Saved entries
☆ ☆ ☆ ☆
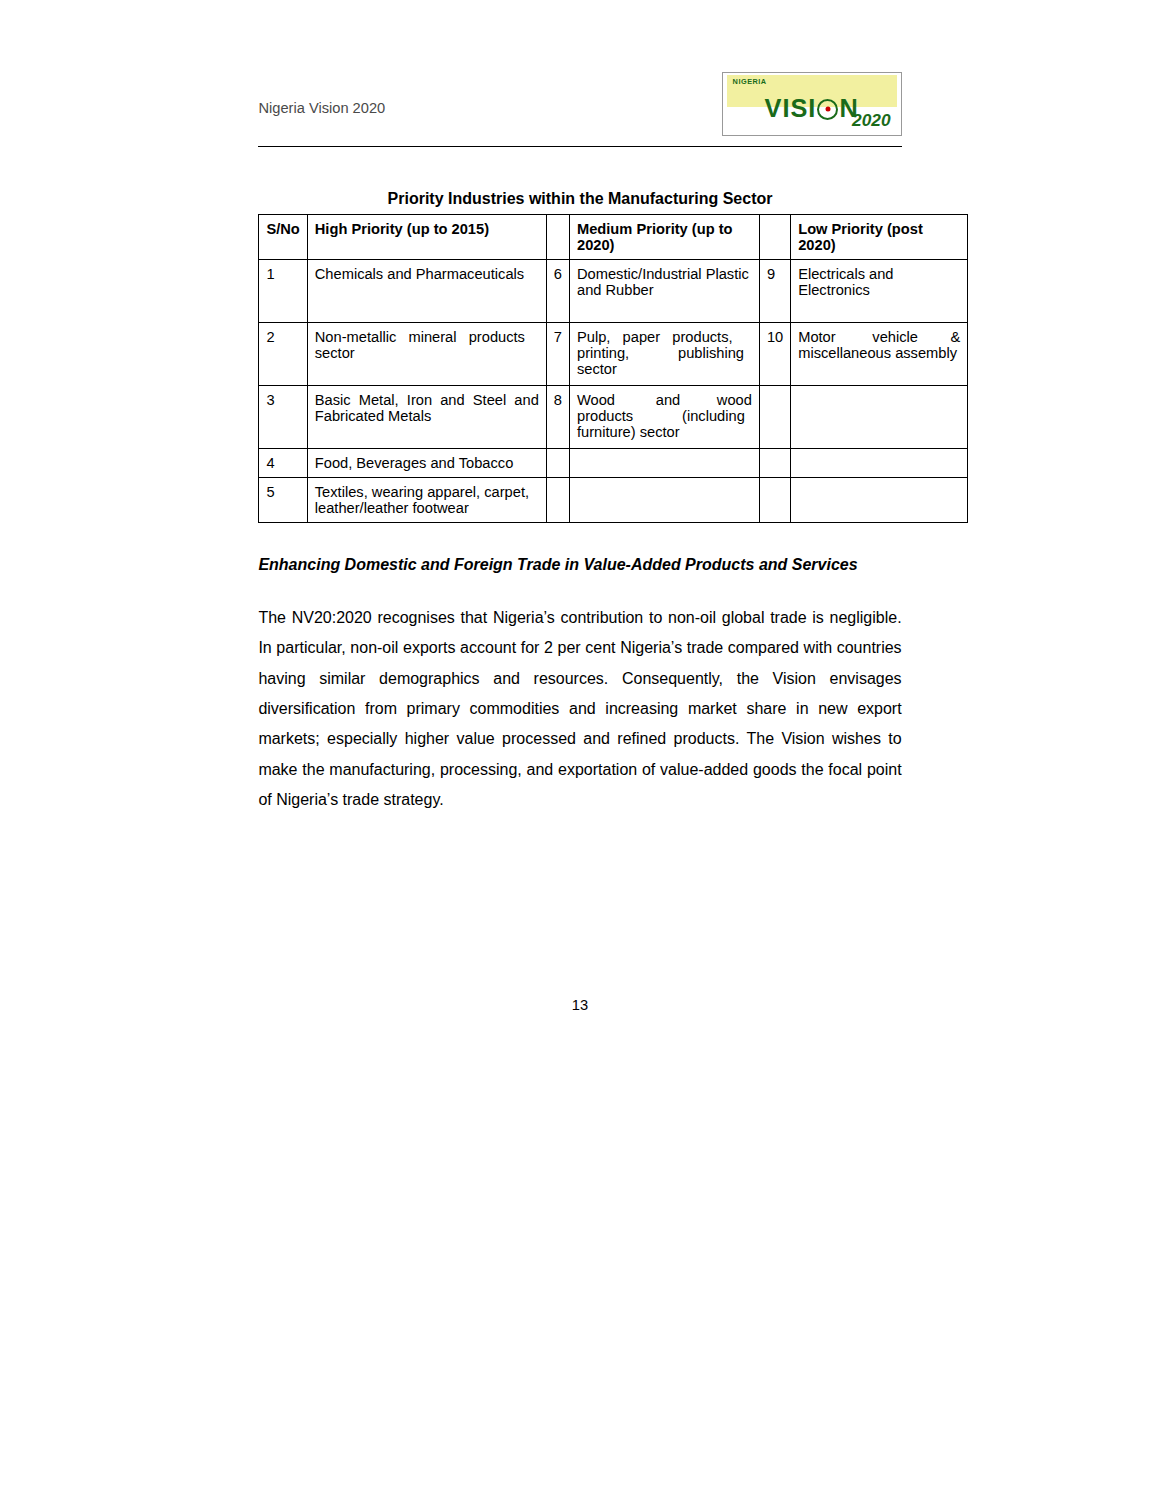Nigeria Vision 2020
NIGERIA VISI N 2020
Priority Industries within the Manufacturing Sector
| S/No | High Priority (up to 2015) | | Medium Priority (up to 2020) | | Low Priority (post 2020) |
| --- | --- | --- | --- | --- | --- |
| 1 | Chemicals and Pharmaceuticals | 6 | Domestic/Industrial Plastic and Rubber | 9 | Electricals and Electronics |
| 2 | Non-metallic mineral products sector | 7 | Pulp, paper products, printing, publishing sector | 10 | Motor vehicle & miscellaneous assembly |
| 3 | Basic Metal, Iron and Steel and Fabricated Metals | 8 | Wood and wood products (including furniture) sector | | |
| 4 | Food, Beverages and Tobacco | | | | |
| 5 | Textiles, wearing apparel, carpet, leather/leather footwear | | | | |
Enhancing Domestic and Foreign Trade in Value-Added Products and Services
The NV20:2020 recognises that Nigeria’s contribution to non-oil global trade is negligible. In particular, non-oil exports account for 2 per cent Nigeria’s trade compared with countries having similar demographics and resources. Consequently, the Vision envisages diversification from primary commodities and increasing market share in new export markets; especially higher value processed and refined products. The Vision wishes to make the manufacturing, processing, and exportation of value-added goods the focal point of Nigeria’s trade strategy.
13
☆ ☆ ☆ ☆
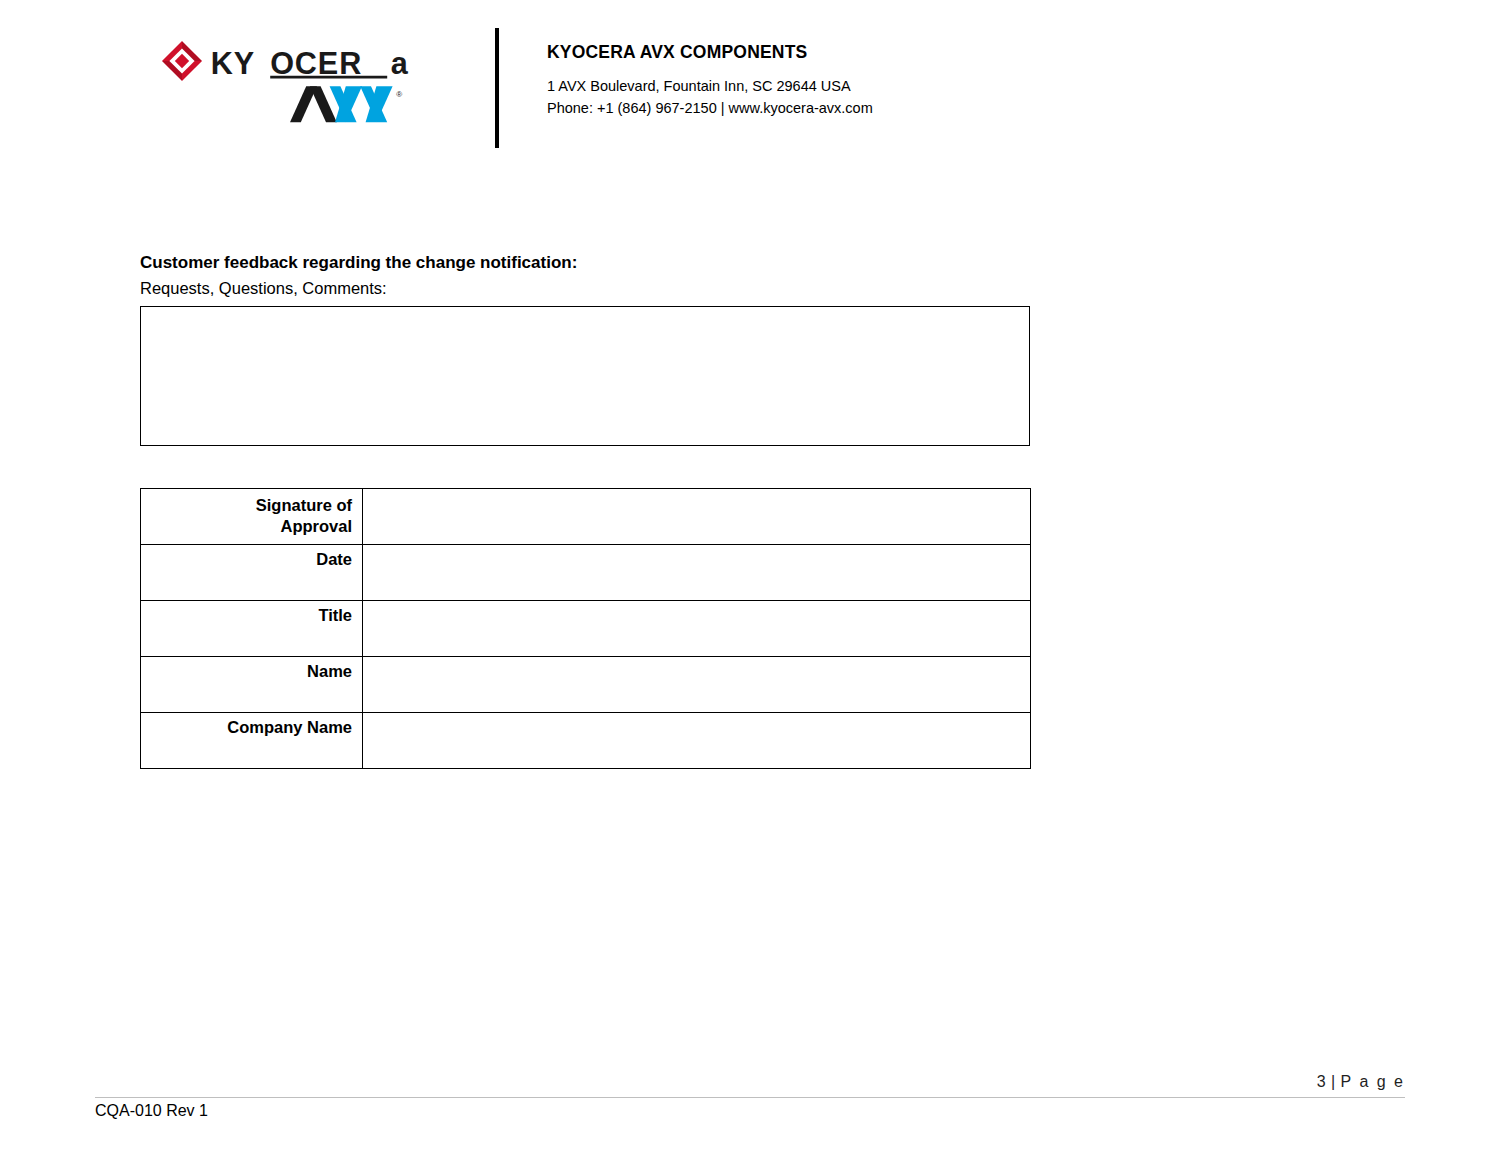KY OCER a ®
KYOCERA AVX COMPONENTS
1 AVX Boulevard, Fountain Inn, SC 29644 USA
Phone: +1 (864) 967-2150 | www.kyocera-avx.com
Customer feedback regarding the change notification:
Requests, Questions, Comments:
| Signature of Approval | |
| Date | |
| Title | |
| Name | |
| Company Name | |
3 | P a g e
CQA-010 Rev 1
☆ ☆ ☆ ☆
• _How to complete this task_
Using the records above, repeat exactly the run of lines that starts with the line with "KY OCER a ®" and goes on through the line with "CQA-010 Rev 1"; omit each picture.

• _Problem solution_
KY OCER a ®
KYOCERA AVX COMPONENTS
1 AVX Boulevard, Fountain Inn, SC 29644 USA
Phone: +1 (864) 967-2150 | www.kyocera-avx.com
Customer feedback regarding the change notification:
Requests, Questions, Comments:
| Signature of Approval | |
| Date | |
| Title | |
| Name | |
| Company Name | |
3 | P a g e
CQA-010 Rev 1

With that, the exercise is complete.